**Activity:** Could you set out every line of the material below as a numbered list, dropping the blank lines and leaving out the pictures?

(Dataset entries)
======

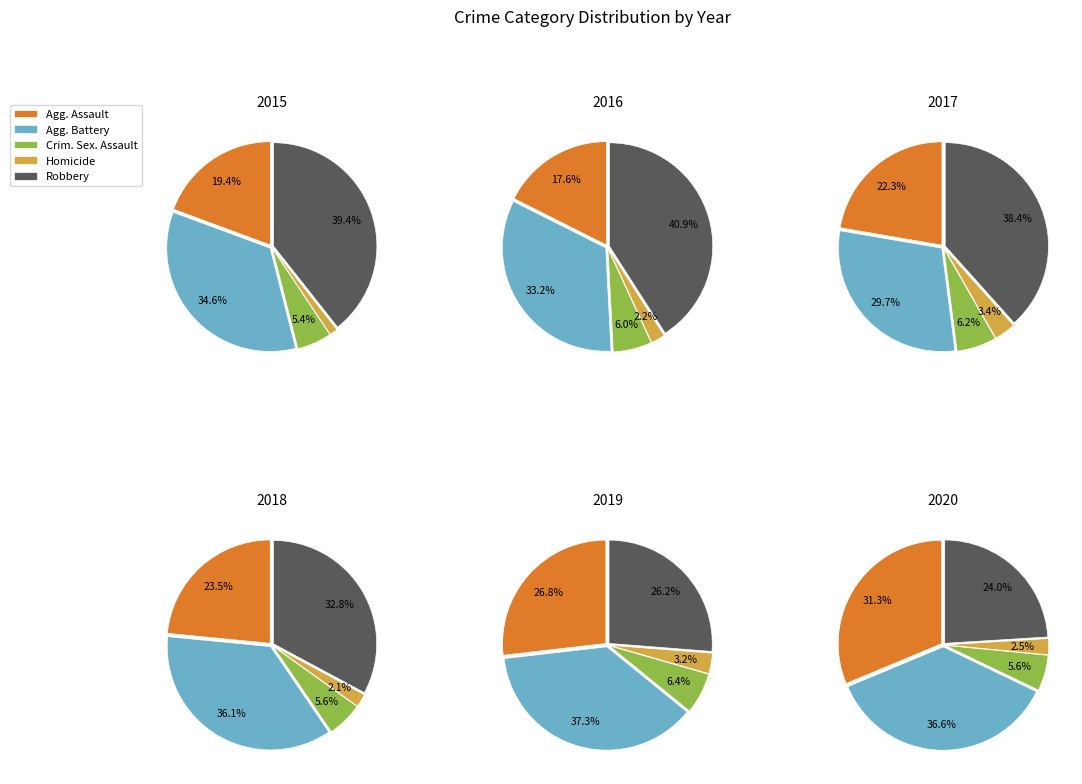

Which slice is the largest?

Robbery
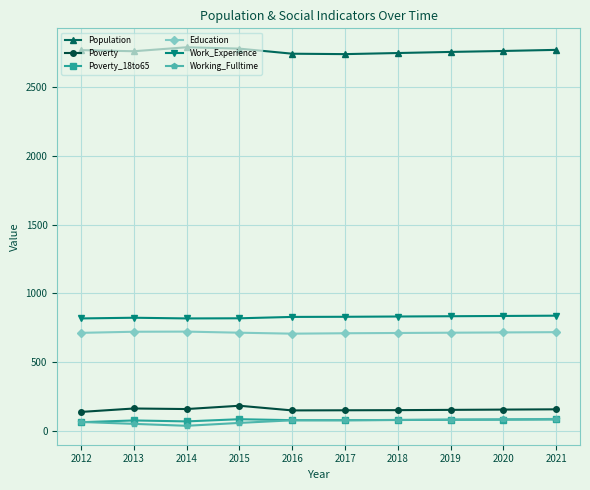

True or false: Working_Fulltime and Population intersect in this chart.

False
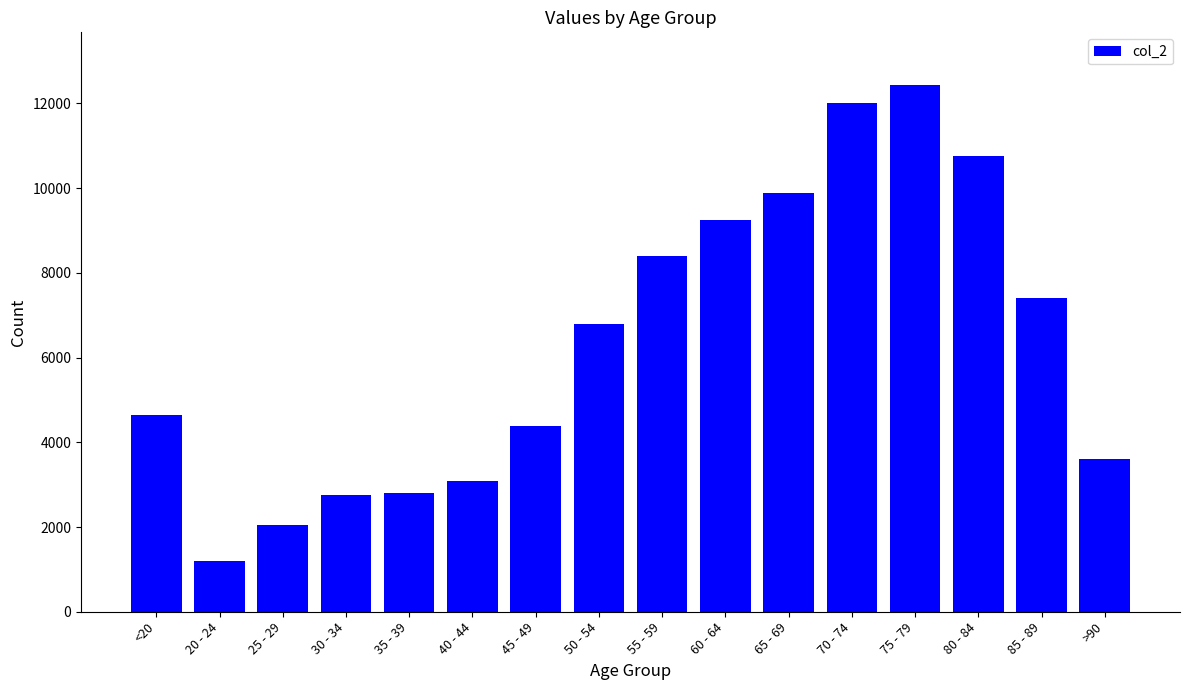

The value at <20 is 6193. True or false?

False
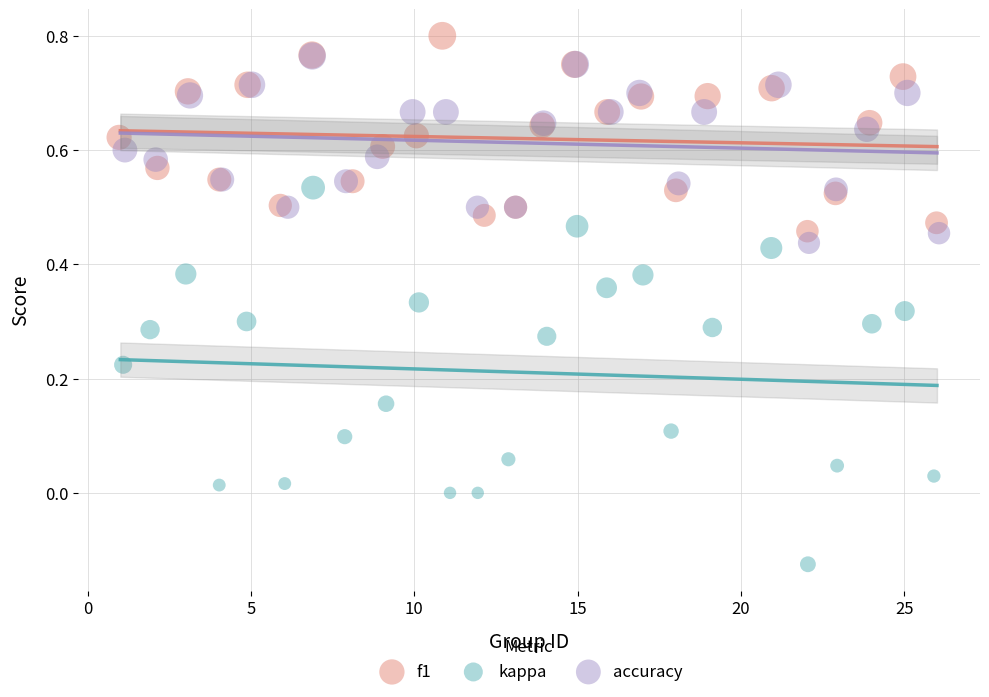

Which series contains the lowest Y value?

kappa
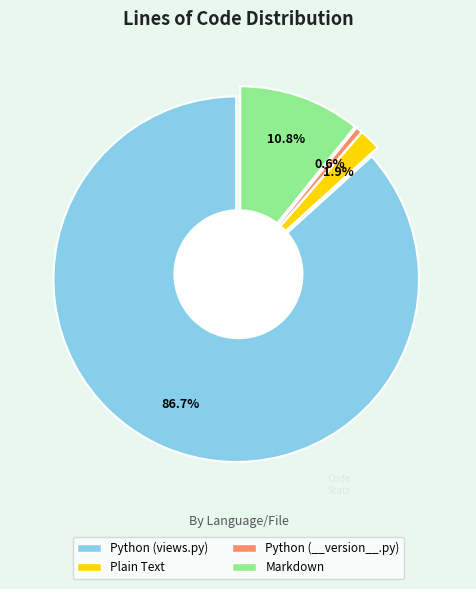

What is the total percentage of Plain Text and Python (views.py)?

88.6%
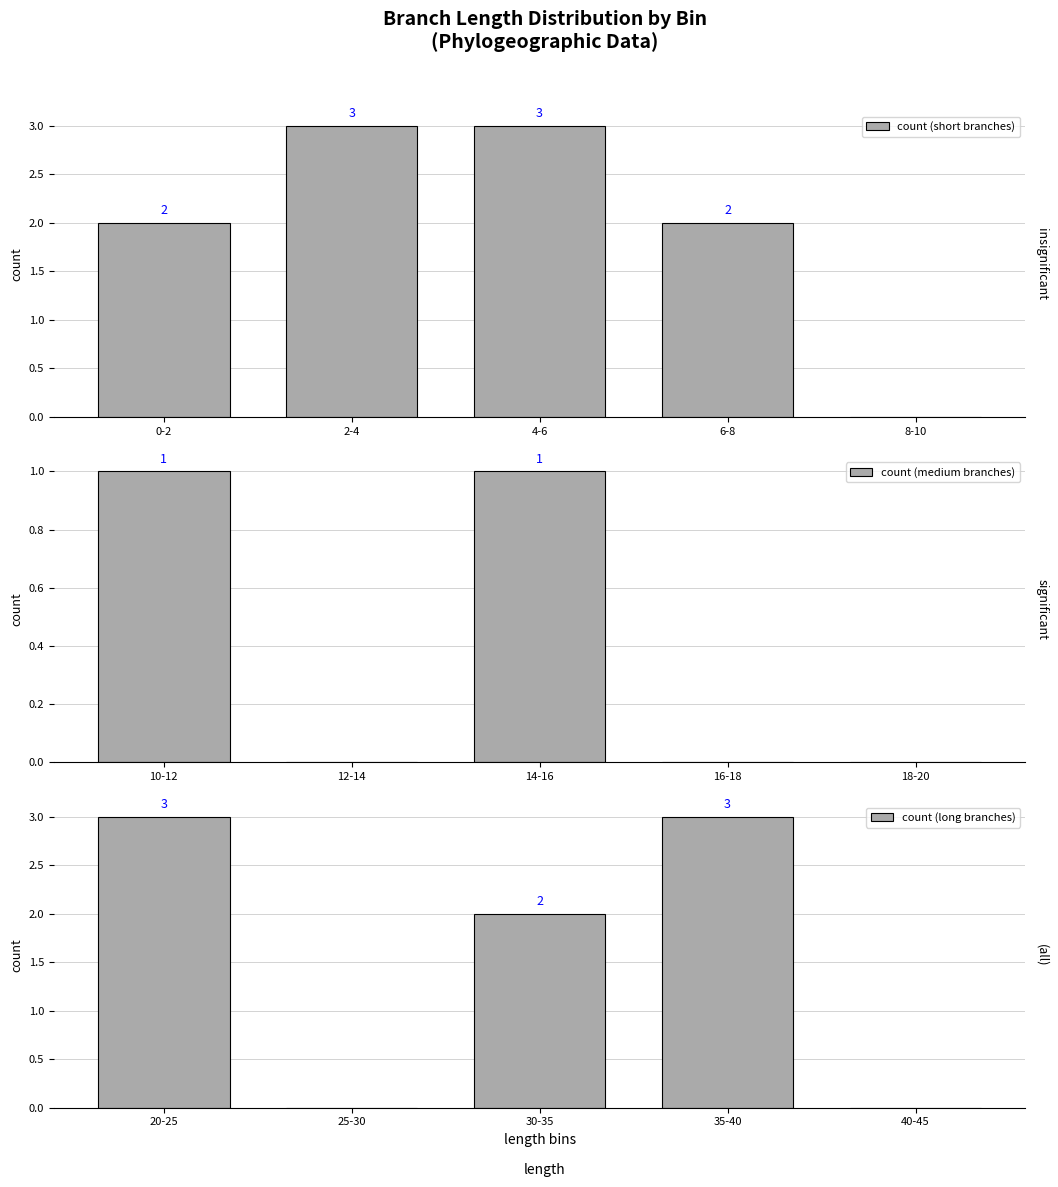

The value of count (short branches) at 4-6 is 5. True or false?

False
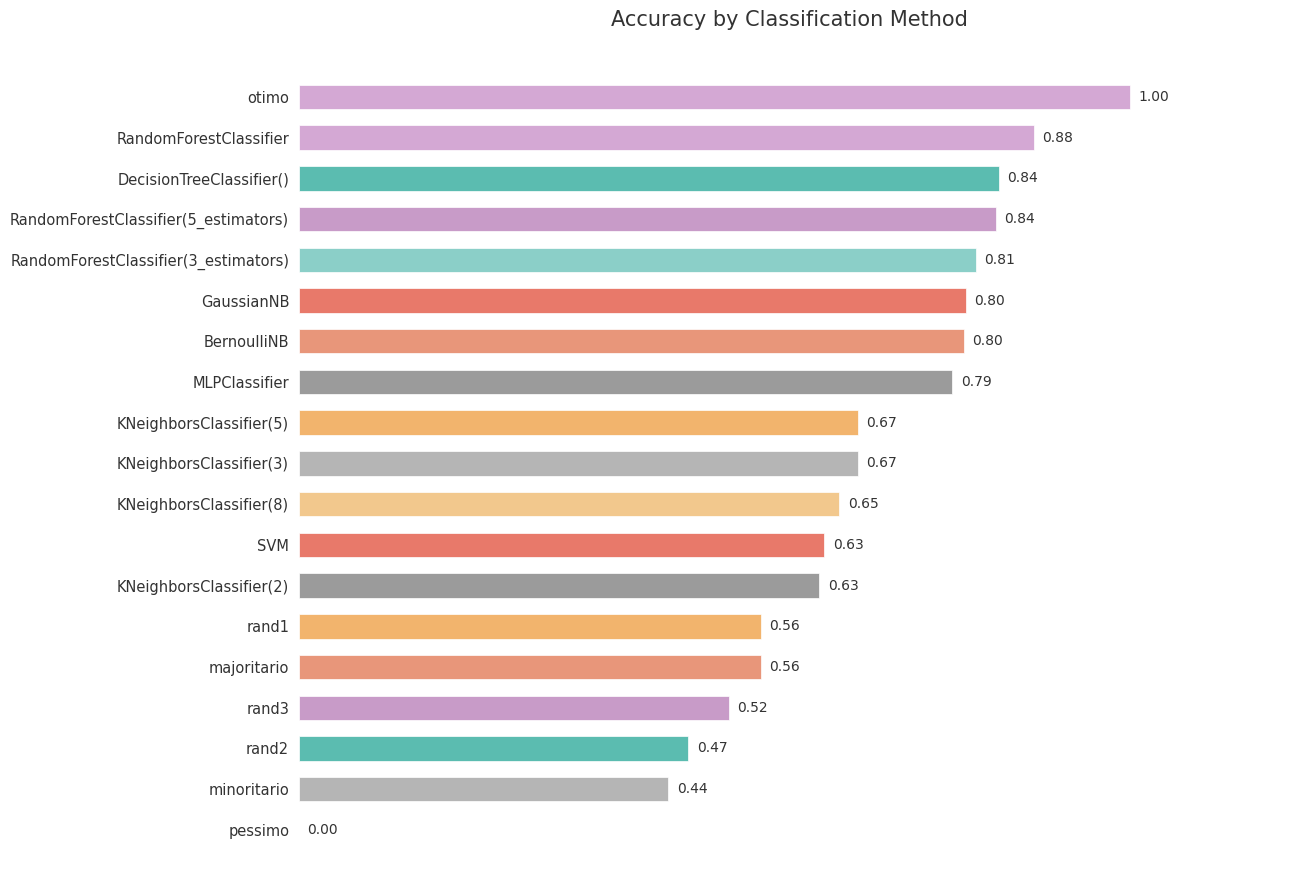

Are the bars horizontal?

Yes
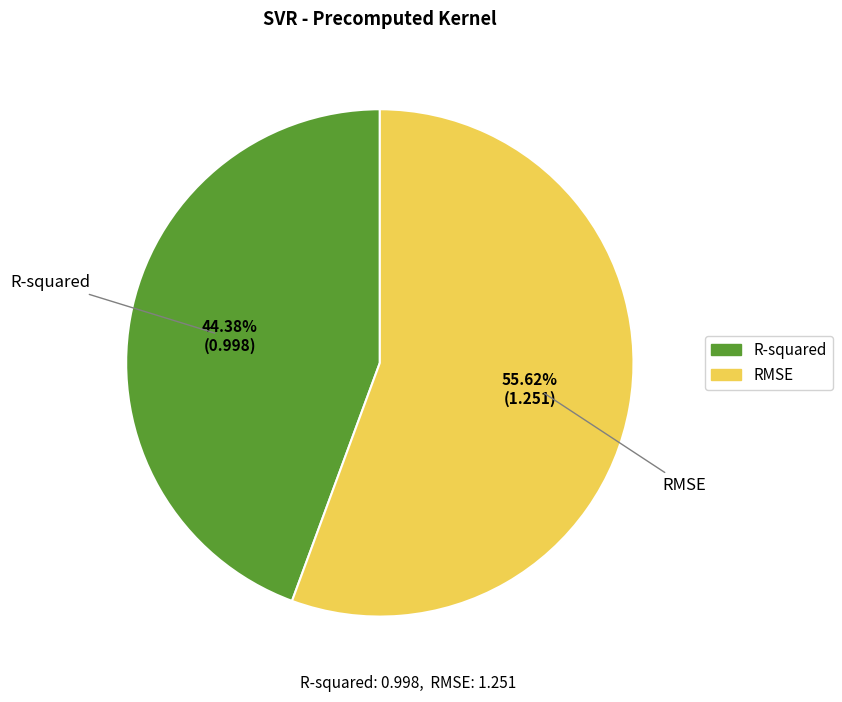

Between R-squared and RMSE, which is larger?

RMSE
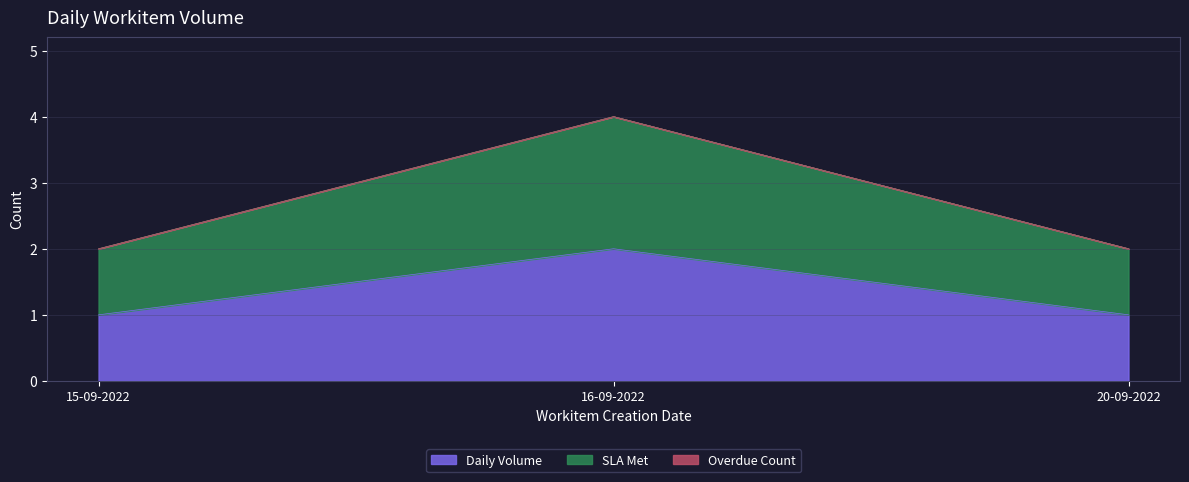

Does the chart display data point markers on the line(s)?

No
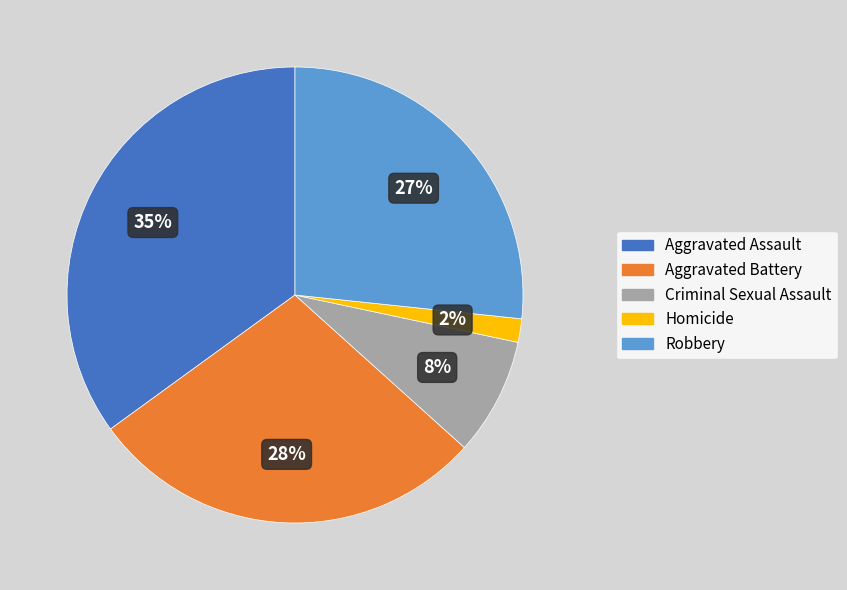

Does Criminal Sexual Assault account for over 50% of the chart?

No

======

**Worked solution:**
1. Which slice is the largest?
2. Robbery
3. True or false: Working_Fulltime and Population intersect in this chart.
4. False
5. The value at <20 is 6193. True or false?
6. False
7. Which series contains the lowest Y value?
8. kappa
9. What is the total percentage of Plain Text and Python (views.py)?
10. 88.6%
11. The value of count (short branches) at 4-6 is 5. True or false?
12. False
13. Are the bars horizontal?
14. Yes
15. Between R-squared and RMSE, which is larger?
16. RMSE
17. Does the chart display data point markers on the line(s)?
18. No
19. Does Criminal Sexual Assault account for over 50% of the chart?
20. No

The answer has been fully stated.